# Exercise directions:
Look through the entries below for the string "estudiantes", and copy each line where it is found.

# Data for processing:
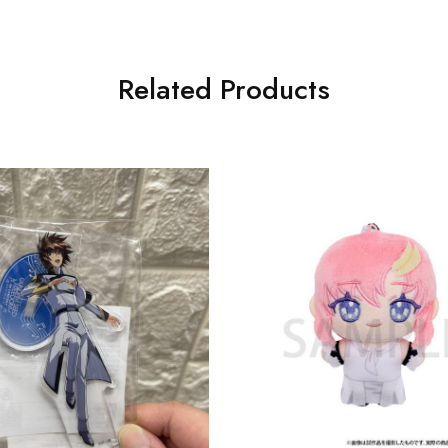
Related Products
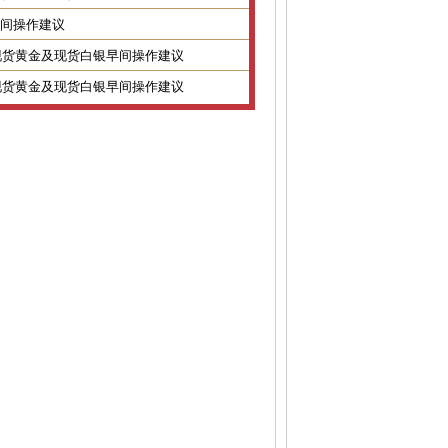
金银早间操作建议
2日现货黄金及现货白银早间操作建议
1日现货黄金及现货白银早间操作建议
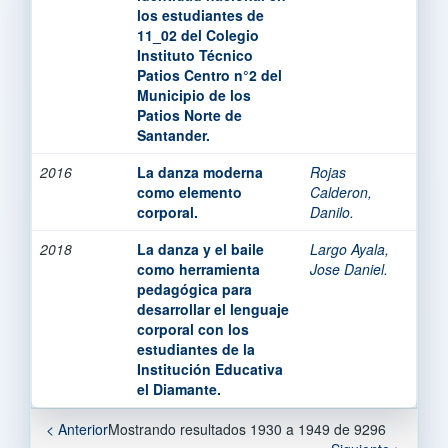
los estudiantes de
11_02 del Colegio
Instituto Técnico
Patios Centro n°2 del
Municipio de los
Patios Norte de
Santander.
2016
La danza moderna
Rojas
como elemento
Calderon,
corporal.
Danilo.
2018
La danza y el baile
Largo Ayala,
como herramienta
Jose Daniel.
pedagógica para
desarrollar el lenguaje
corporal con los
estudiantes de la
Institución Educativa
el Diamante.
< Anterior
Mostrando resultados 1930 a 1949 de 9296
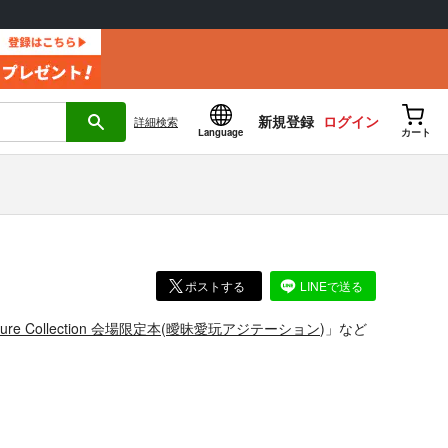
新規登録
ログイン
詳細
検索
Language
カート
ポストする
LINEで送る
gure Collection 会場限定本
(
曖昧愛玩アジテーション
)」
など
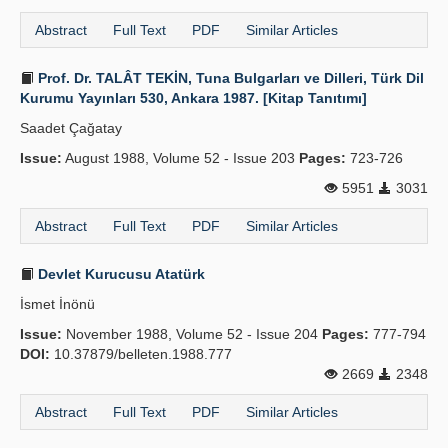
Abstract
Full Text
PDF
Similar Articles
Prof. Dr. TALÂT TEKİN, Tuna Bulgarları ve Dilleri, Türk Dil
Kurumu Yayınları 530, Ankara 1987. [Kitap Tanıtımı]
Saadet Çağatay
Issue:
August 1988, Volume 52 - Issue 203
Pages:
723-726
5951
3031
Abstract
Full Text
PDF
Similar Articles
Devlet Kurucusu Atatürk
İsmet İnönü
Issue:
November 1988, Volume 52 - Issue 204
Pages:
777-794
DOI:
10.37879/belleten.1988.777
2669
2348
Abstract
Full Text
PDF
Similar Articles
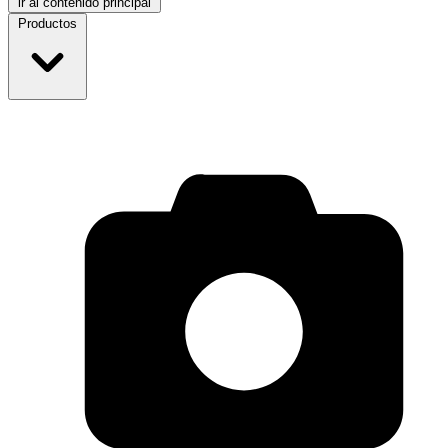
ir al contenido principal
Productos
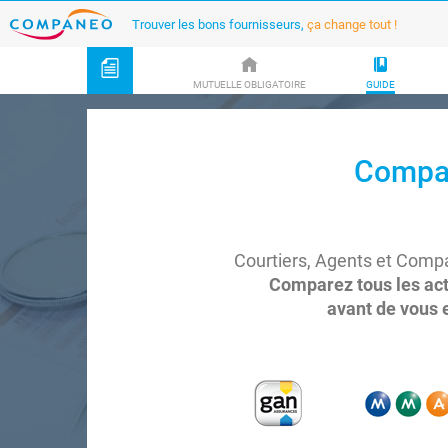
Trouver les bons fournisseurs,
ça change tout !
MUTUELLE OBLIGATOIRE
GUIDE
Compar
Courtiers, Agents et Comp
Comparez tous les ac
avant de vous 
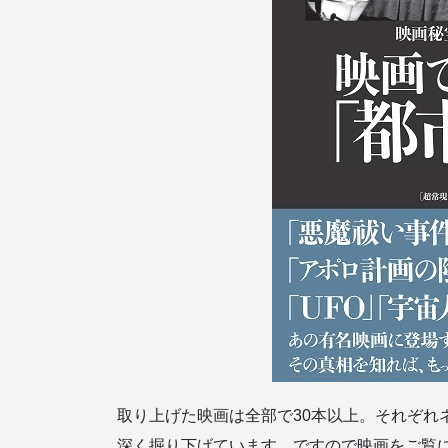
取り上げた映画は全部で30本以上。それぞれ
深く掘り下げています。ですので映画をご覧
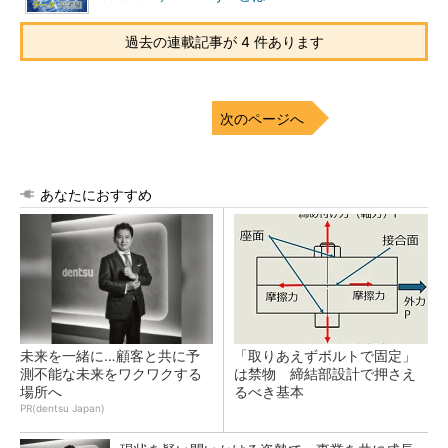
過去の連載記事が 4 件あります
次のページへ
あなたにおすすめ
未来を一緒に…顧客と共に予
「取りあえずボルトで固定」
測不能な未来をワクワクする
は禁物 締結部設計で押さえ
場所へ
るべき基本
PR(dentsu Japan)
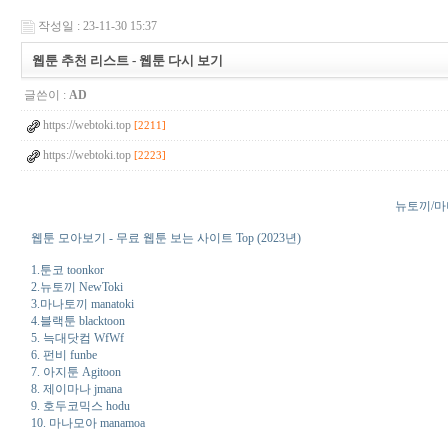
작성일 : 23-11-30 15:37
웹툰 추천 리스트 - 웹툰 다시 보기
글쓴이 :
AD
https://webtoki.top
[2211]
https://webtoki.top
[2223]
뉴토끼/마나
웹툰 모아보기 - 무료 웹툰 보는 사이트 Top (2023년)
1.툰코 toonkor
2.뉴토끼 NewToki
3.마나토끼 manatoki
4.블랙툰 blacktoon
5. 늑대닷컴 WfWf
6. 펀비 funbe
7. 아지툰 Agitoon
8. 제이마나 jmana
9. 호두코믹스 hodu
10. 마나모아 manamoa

# Expected output:
los estudiantes de
estudiantes de la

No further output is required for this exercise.